=== DOCUMENT SECTION ===

Now, this is not to say that all men are guilty of this. There are men who are just as in tune with their woman’s sexual needs as she is into his; but for a man who’s not really serious about the women he beds either on occasion or during spontaneous encounters; expressing his love for her is the furtherest thing from his mind during the act of sex. Sure, as he gains experience; he may prefect various techniques, which can be mistaken as a form of love in physical expression by the woman (or women) in which he pleases. But I assure you that a man who has or is seeking to have many (physical) lovers he’s not in love with the women he lays with.

Men Love Sex….Well, So Do Women!

Yes! Its a proven fact that men love sex. I think there’s not a soul on the face of this earth will deny that sex itself is an important factor in a relationship/marriage for man. But the fact of the matter is, women love sex too! And because we too enjoy the act, there tends to be this double standard placed upon our sexuality over that of a mans. Thus as women (the ‘assumed’ more emotionally fragile creatures) we have to be more selective and careful in whom we give our bodies too.

Think about it?

For women, or most women I know personally, to engage in the act of freely giving her mind, body and soul to a man is a cherished, honorable, virtuous, and genuine expression of love. We’re taught to be chastened virgins prior to marriage; only allowing our first sexual experience to be limited to our future husbands.  Even though many women don’t hold true to this tradition, we’re still held more accountable for the consequences that follows the act over all.

Example:

Some men simply enjoy engaging in the act of life procreation (that’s the fun part because it feels good); but they despise the end result of an unwanted pregnancy. She’s respected his desires by having sex, but she’s seen as devious, scandalous and a ‘wretched’ if she choses to have the child against his wishes.

You’re trying to ‘take him for his paper’ because you’re taking him to court to ensure he pays for the child he assist with creating.

Thus the option of  birth control or choosing to abstain from sex over all is always placed upon the woman’s shoulders. Because the second she makes it known to that man (who wanted to express his love for her sexually) that she’s pregnant, her love status in his eyes has changed. For some men she’s no longer physically appealing; the changes in her body during the pregnancy renders her physically unattractive, and her mood swings in relation to her hormones can (in most cases does) lead him to ‘need his space’. Prior to the pregnancy you where ready to show your “love” frequently. But now that you’ve created life you need your space.

=== GIVEN DATA ===
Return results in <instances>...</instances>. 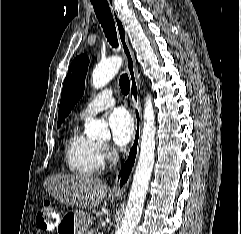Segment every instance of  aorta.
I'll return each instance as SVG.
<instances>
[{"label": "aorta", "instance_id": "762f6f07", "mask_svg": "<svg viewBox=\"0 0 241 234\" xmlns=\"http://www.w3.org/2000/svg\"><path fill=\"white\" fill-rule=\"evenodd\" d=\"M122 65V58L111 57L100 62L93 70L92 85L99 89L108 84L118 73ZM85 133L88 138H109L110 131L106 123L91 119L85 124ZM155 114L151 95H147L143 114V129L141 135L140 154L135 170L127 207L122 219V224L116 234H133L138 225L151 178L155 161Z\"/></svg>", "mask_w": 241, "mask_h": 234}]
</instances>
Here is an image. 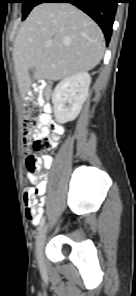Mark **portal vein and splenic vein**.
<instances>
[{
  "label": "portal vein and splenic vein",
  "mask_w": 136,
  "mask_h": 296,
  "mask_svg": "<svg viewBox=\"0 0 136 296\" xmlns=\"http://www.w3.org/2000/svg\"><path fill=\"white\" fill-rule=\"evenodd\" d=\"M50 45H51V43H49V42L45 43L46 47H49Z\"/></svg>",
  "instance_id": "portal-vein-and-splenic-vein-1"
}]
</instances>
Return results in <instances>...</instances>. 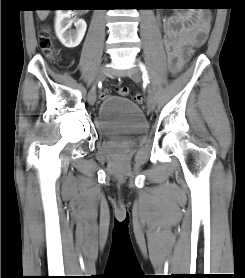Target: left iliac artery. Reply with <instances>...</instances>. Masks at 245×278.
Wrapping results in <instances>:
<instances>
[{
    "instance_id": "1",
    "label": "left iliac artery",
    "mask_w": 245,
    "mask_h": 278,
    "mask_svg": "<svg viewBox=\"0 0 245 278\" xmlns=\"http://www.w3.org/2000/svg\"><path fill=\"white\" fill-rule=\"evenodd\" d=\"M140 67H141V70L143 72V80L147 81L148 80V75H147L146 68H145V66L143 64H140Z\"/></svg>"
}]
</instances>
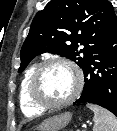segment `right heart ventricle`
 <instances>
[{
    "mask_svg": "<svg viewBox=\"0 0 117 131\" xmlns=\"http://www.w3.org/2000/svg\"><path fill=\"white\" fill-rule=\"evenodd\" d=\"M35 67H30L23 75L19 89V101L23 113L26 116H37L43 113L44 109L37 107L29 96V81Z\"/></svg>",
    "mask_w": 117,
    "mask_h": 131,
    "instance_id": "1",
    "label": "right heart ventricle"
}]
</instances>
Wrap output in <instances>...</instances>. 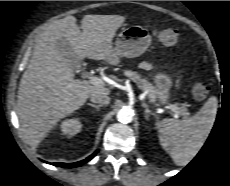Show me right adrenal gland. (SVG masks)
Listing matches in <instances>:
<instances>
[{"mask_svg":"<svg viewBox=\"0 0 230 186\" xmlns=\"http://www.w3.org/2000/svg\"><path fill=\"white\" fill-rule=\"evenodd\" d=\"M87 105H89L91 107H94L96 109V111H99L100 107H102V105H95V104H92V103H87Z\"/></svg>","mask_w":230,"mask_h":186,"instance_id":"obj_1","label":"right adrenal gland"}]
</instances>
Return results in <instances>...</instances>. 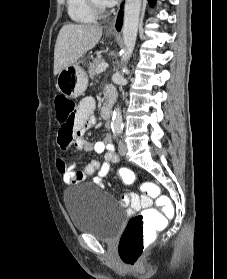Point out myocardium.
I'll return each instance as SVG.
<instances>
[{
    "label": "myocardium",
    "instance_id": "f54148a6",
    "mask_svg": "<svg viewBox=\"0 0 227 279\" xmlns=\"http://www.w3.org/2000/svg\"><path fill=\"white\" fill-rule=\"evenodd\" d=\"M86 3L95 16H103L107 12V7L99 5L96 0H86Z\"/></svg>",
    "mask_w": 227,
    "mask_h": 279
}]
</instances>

=== EXERCISE BRIEF ===
The piece on men, women and sex describes a woman freely giving her mind, body and soul to a man as a certain kind of expression of love. List every adjective it uses to describe that expression.

=== TASK OUTPUT ===
cherished
honorable
virtuous
genuine